Reason have been covering a Federal Motor Carrier Administration (one of the saplings under the trunk of the now-toppled Interstate Commerce Commission) safety order that put Fung Wah Bus out of business.  We're no longer in the era of pure-dee Regulation In The Public Interest, under which the incumbents could block the entry of new carriers by arguing in the alternative.  The existing service is adequate.  If additional service is required, the existing carriers are capable of providing it.  The applicant is not competent to provide service.

Some things never change.
The government initiative also fits the classic pattern in which regulation destroys politically weak businesses to the benefit of the politically strong like Greyhound, Coach USA, and Peter Pan, which have seen their market share grow. Most of Fung Wah’s employees and its owner were Chinese immigrants lacking the language skills and legal muscle required to navigate all the red tape. And Fung Wah is only the best-known victim of this onslaught. On May 31, 2012, the Federal Department of Transportation shutdown 26 bus companies in a single day, and since then it has forced an additional 15 closures. Many of those companies were owned by Chinese immigrants. The American Bus Association, a trade association that primarily represents the large corporate carriers, has cheered the government on.
The startup bus companies could have taken a page from the playbook of the startup bus companies at the beginning of the motor age.  Look at this 1936 timetable cover from the Cold Spring Shops research archives.

In 1936, Maine Central and Boston and Maine had a common management, thus the Flying Yankee and Constitution-class Pacific on the right panel.  In those days, the New England rail carriers also operated airliners (precursors of Northeast Airlines; Trans-America Transportation was a Pennsylvania Railroad creation that became Trans World Airlines) and their own motor buses, and the timetable notation "bus service in substitution" took on more than one meaning.

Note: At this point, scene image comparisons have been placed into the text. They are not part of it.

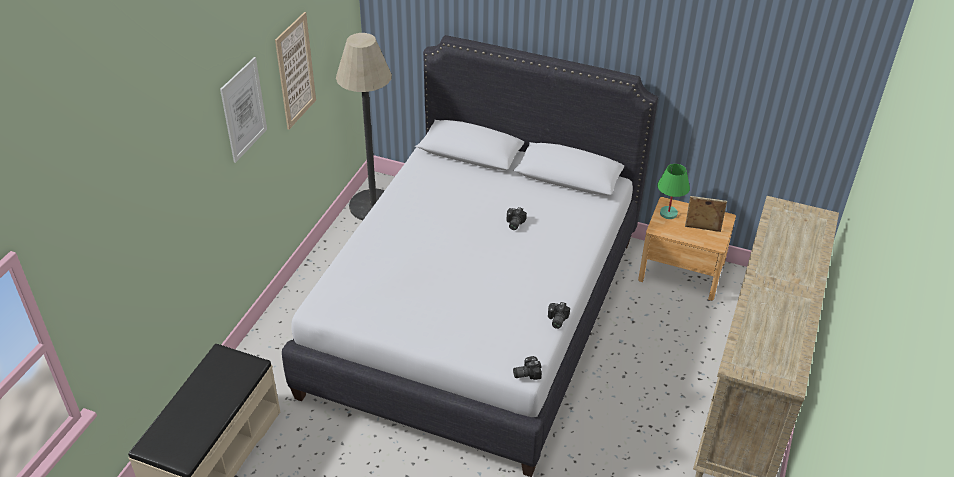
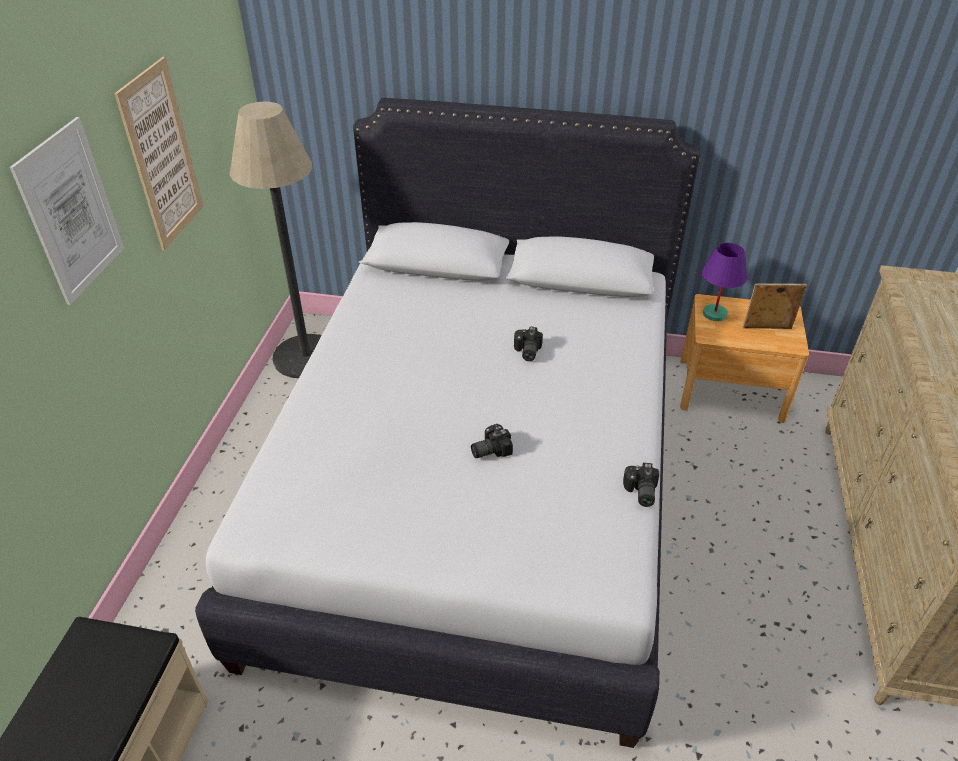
camera: 10 degrees left, 0 degrees up
(526, 373) = (624, 595): camera -> camera (489, 449)
(668, 213) = (714, 313): green table lamp -> purple table lamp

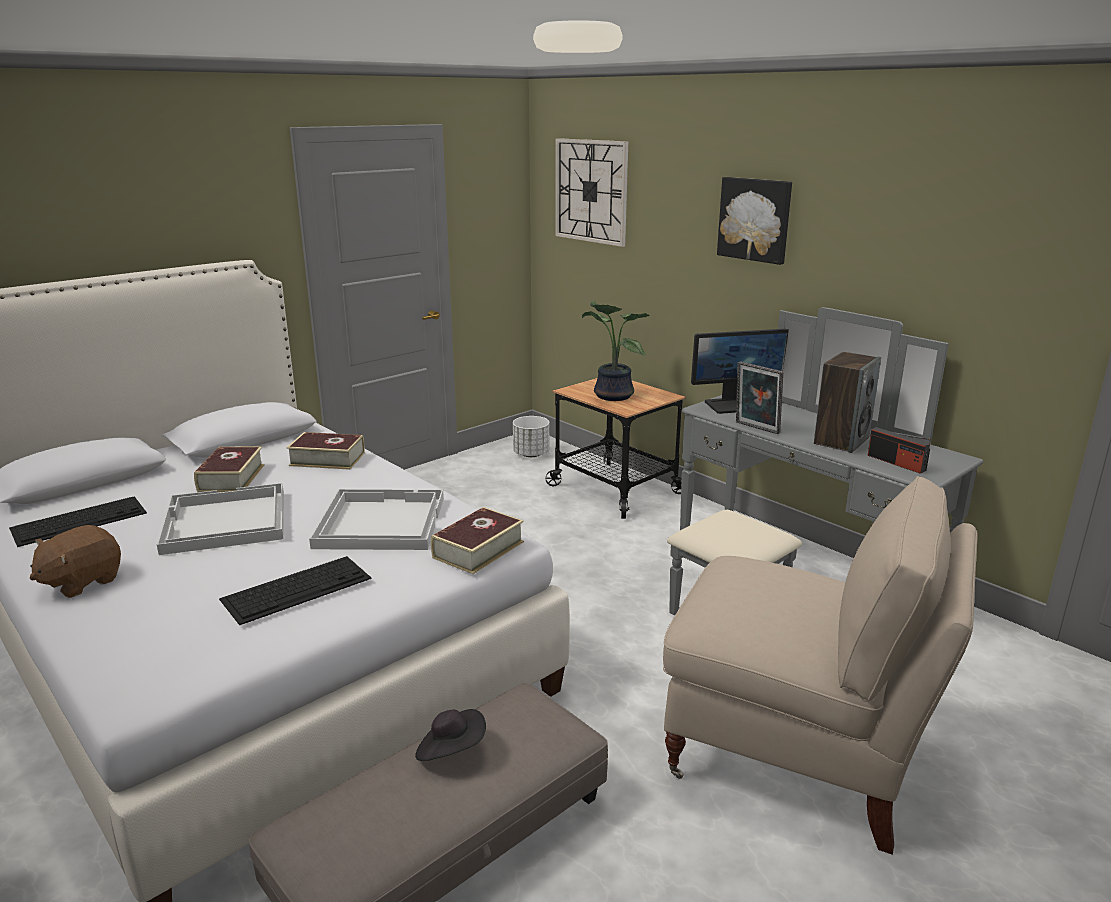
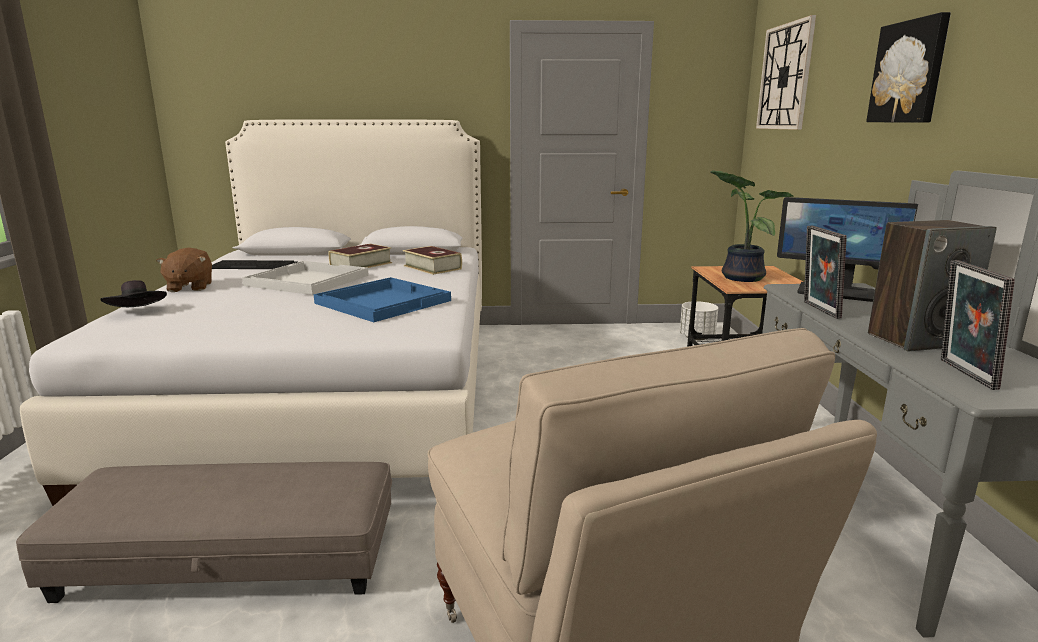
camera: 40 degrees right, 5 degrees down
(82, 582) = (189, 287): brown plush toy -> brown plush toy turned 90 degrees counterclockwise
(298, 588) = (256, 316): keyboard -> none
(380, 522) = (383, 301): white tray -> blue tray
(451, 751) = (253, 477): black hat -> black hat (138, 312)
(478, 550) = (403, 331): book -> none
(896, 463) = (962, 374): radio -> picture frame

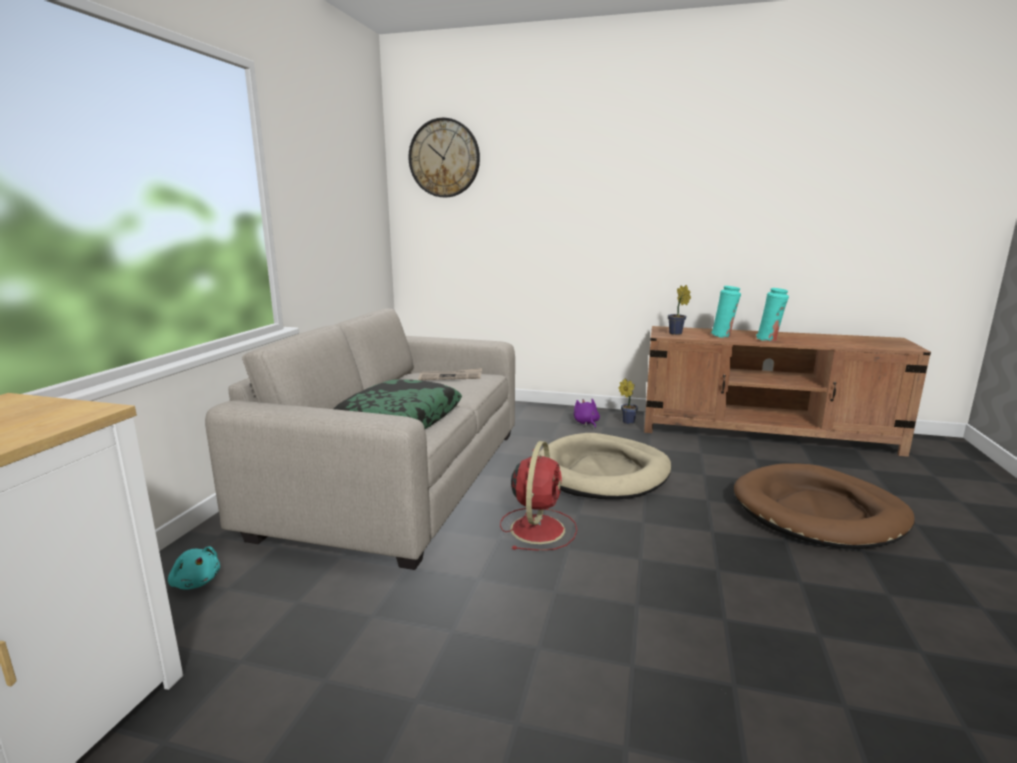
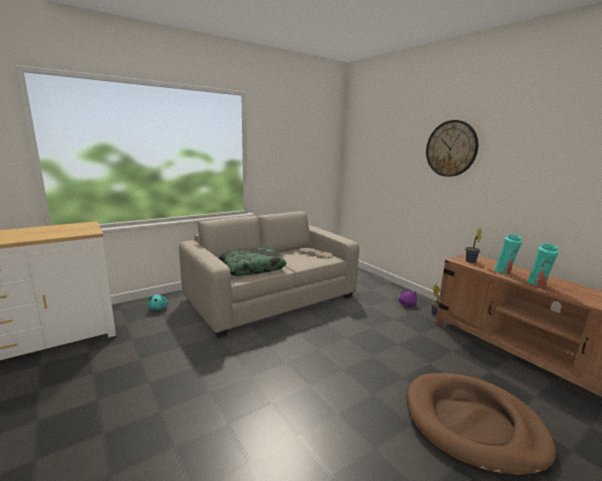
camera: 40 degrees right, 0 degrees up
(444, 158) = (367, 130): wall clock -> wall clock (451, 148)
(538, 528) = (289, 345): red fan -> none
(602, 472) = (367, 334): beige dog bed -> none

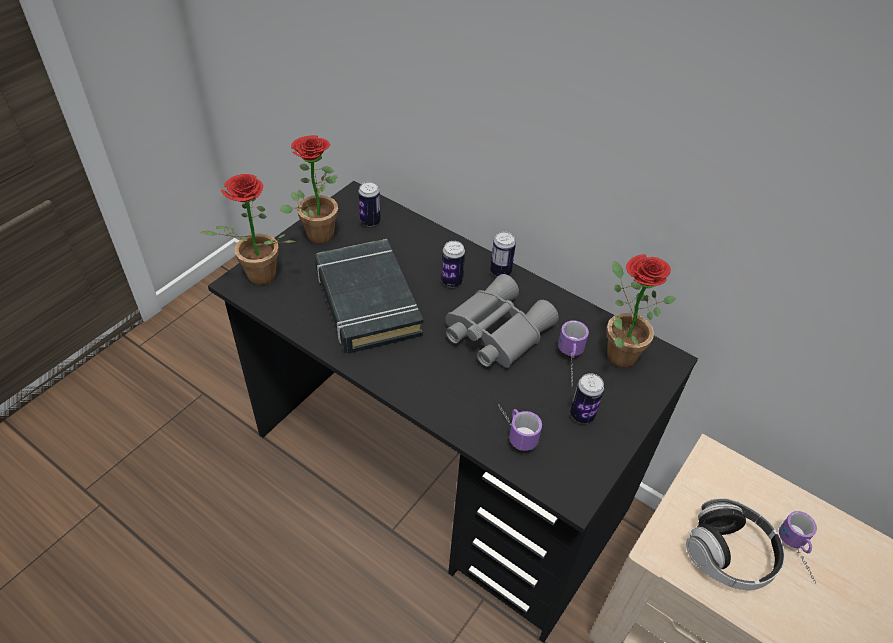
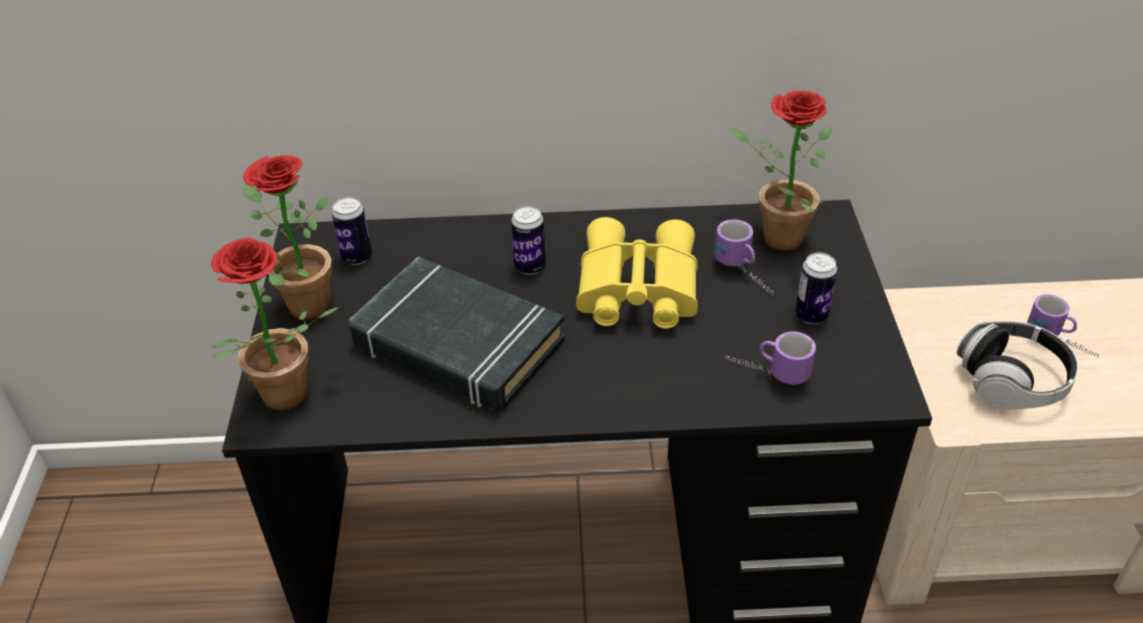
camera: 35 degrees left, 5 degrees down
(494, 330) = (634, 289): grey binoculars -> yellow binoculars
(500, 272) = (572, 227): can -> none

The railroad's bus services competed with an earlier generation of curbside-pickup carriers.
The long-distance busing industry was originally dominated by small scrappy companies competing fiercely to win over customers, only to become a government-protected cartel with declining ridership and all the competitive spirit of Ma Bell. A half-century later, busing returned to its glorious origins, but today it’s in danger becoming a ward of the state once more.

In the 1910s, the very first American bus companies started picking up passengers on main streets all across America. There were few barriers to entry; entrepreneurs without much capital could buy or lease a motorcoach and then start doing regular pick-ups in front of a hotel or on a street corner.

Within a few years, local governments intervened to protect established companies from new competition. By 1925, most states required that bus companies apply for permission to service particular routes. The Motor Carrier Act of 1935 put the federal Interstate Commerce Commission (ICC) in charge of regulating bus travel. The ICC did everything from set ticket prices to grant established companies the exclusive right to operate between certain cities.
That regulation, some of it at the behest of railroads seeking protection of their revenues from ruinous and destructive, or unfettered, or unfair competition, included restrictions on the air and bus divisions of railroad corporations.
Protected from competition, bus companies grew indifferent to the changing tastes of their customers. Americans relocated to the suburbs, while car and air travel exploded in popularity. As inner-city depots became dangerous and decrepit, bus companies failed to alter their business models. After World War II, U.S. bus travel fell by half in just a decade and then it kept declining.

The industry languished for the next half century. In 1982, President Reagan deregulated intercity bus travel, which cleared the way for new companies to get into the business and start fighting to win back passengers, but for the next decade and a half not much changed. Then in the late 1990s, a group of immigrants from Fujian Province, China reinvented the bus industry in New York City's Chinatown. These entrepreneurs brought busing back to its roots of picking up passengers right off the street instead of from a traditional station. (The Chinatown bus companies became known as curbside carriers.) Once again, pretty much all you needed to start a bus company was a bus.

The Chinatown operators also figured out a way to win over customers that had eluded the established carriers for decades: charge really low prices. In short order, companies like Greyhound, Peter Pan, and Coach USA started opening their own curbside services, and today intercity busing is the fastest growing form of intercity transit in the U.S.
It helps to be computer-savvy and flexible in your travel plans, as the latest generation of 'bus companies eschews printed timetables, let alone stations with helpful agents to sell tickets and check your baggage.

This Reason TV commentary includes archival footage of the early 'bus operators, including the Hibbing, Minnesota establishment that became Northland Greyhound.

Greyhound might have been the upstart in the 'Twenties, it's now part of the establishment.